◆ EXERCISE:
Copy the lines below word for word, leaving out the pictures.

◆ DATA SECTION:
===

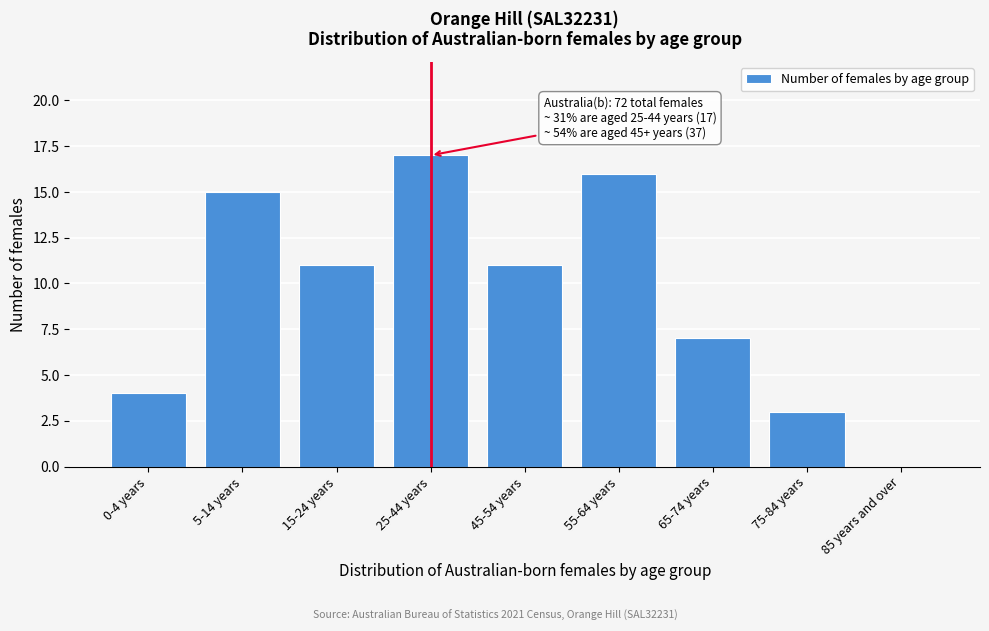

Reading left to right, extract all data points from this chart.

0-4 years=4	5-14 years=15	15-24 years=11	25-44 years=17	45-54 years=11	55-64 years=16	65-74 years=7	75-84 years=3	85 years and over=0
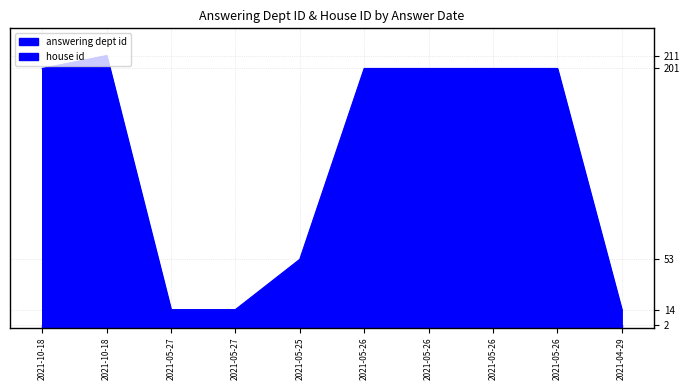

Approximately how many times larger is the value at 2021-05-26 compared to 2021-05-26?

1.0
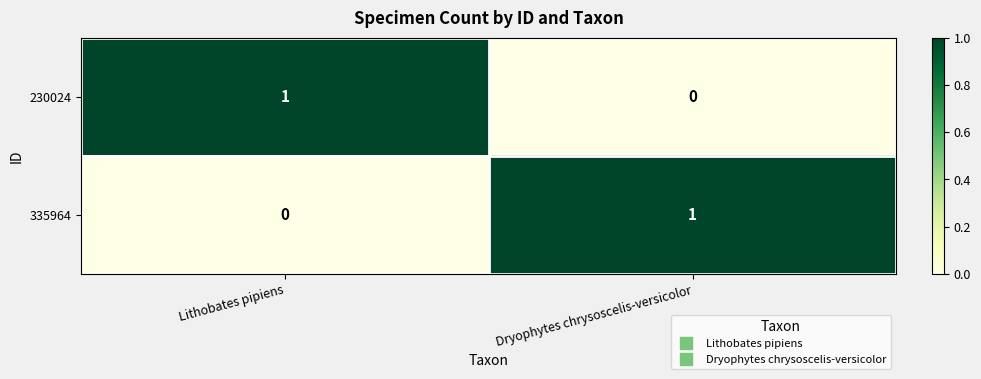

At which label does 230024 reach its minimum?

Dryophytes chrysoscelis-versicolor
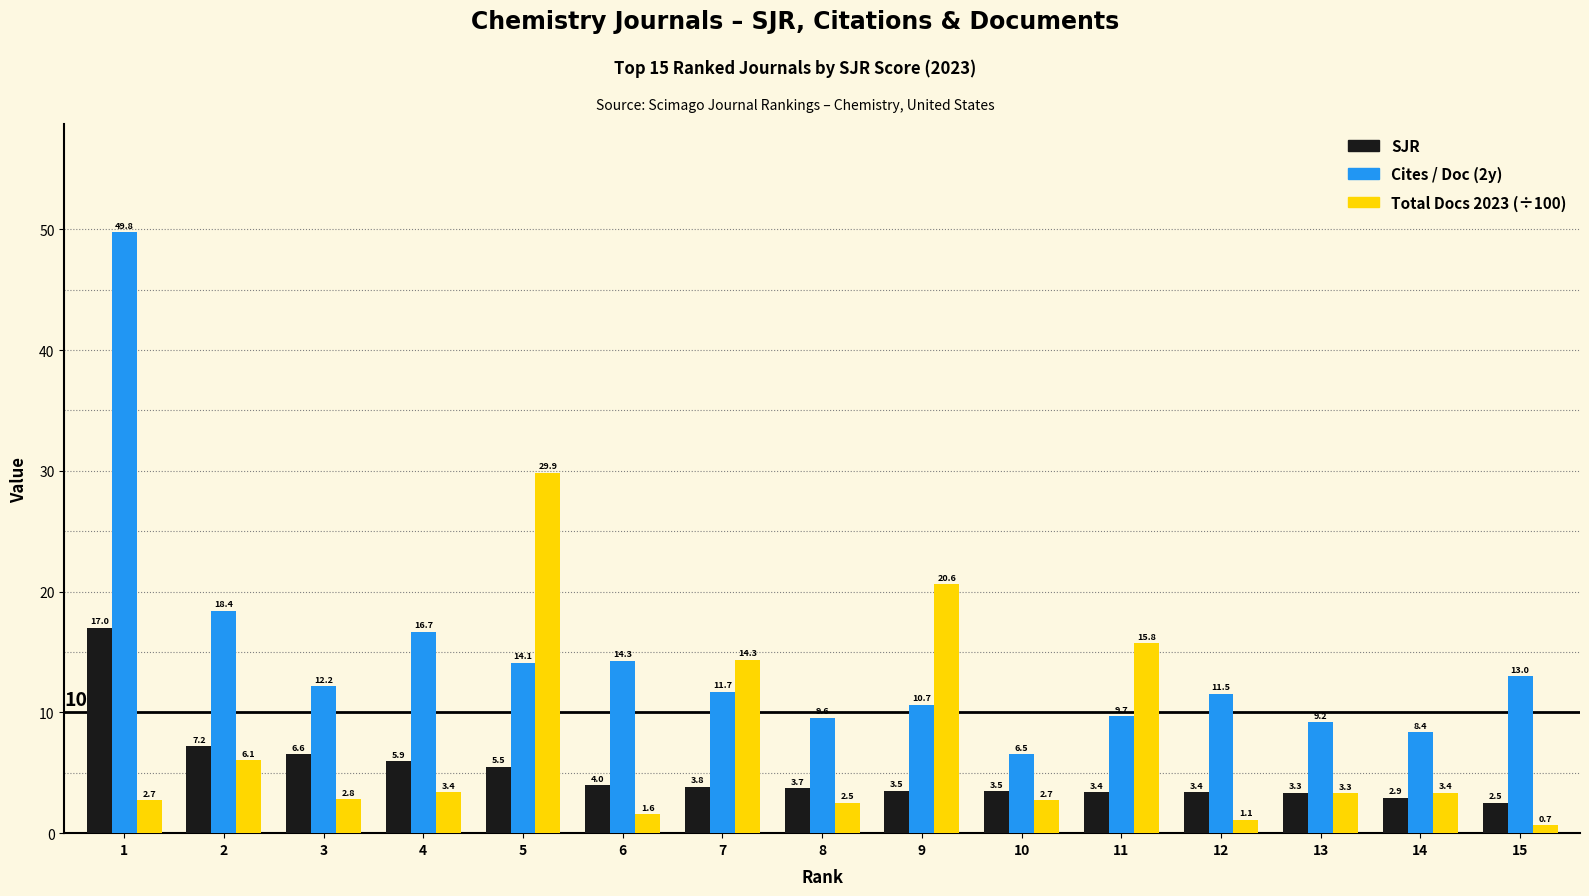

Rank the series at 7 from lowest to highest value.

SJR, Cites / Doc (2y), Total Docs 2023 (÷100)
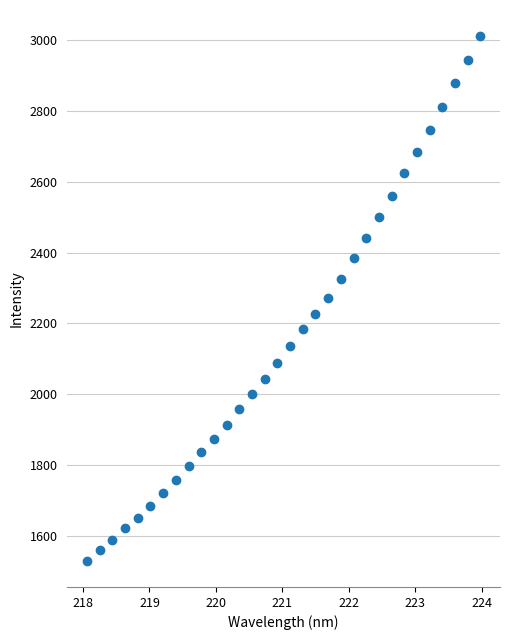

What is the range of X values (max minus min)?

5.9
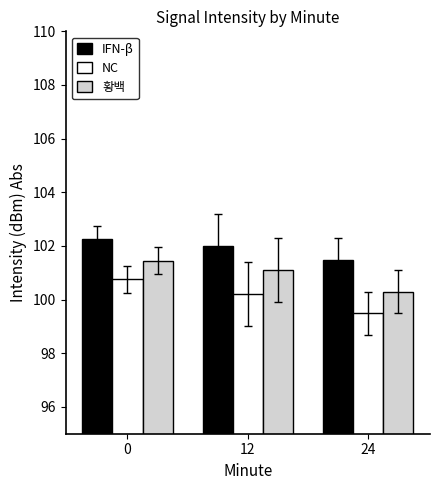

What is the sum of all IFN-β values?

305.7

===

◆ FINAL ANSWER:
Reading left to right, extract all data points from this chart.

0-4 years=4	5-14 years=15	15-24 years=11	25-44 years=17	45-54 years=11	55-64 years=16	65-74 years=7	75-84 years=3	85 years and over=0

Approximately how many times larger is the value at 2021-05-26 compared to 2021-05-26?

1.0

At which label does 230024 reach its minimum?

Dryophytes chrysoscelis-versicolor

Rank the series at 7 from lowest to highest value.

SJR, Cites / Doc (2y), Total Docs 2023 (÷100)

What is the range of X values (max minus min)?

5.9

What is the sum of all IFN-β values?

305.7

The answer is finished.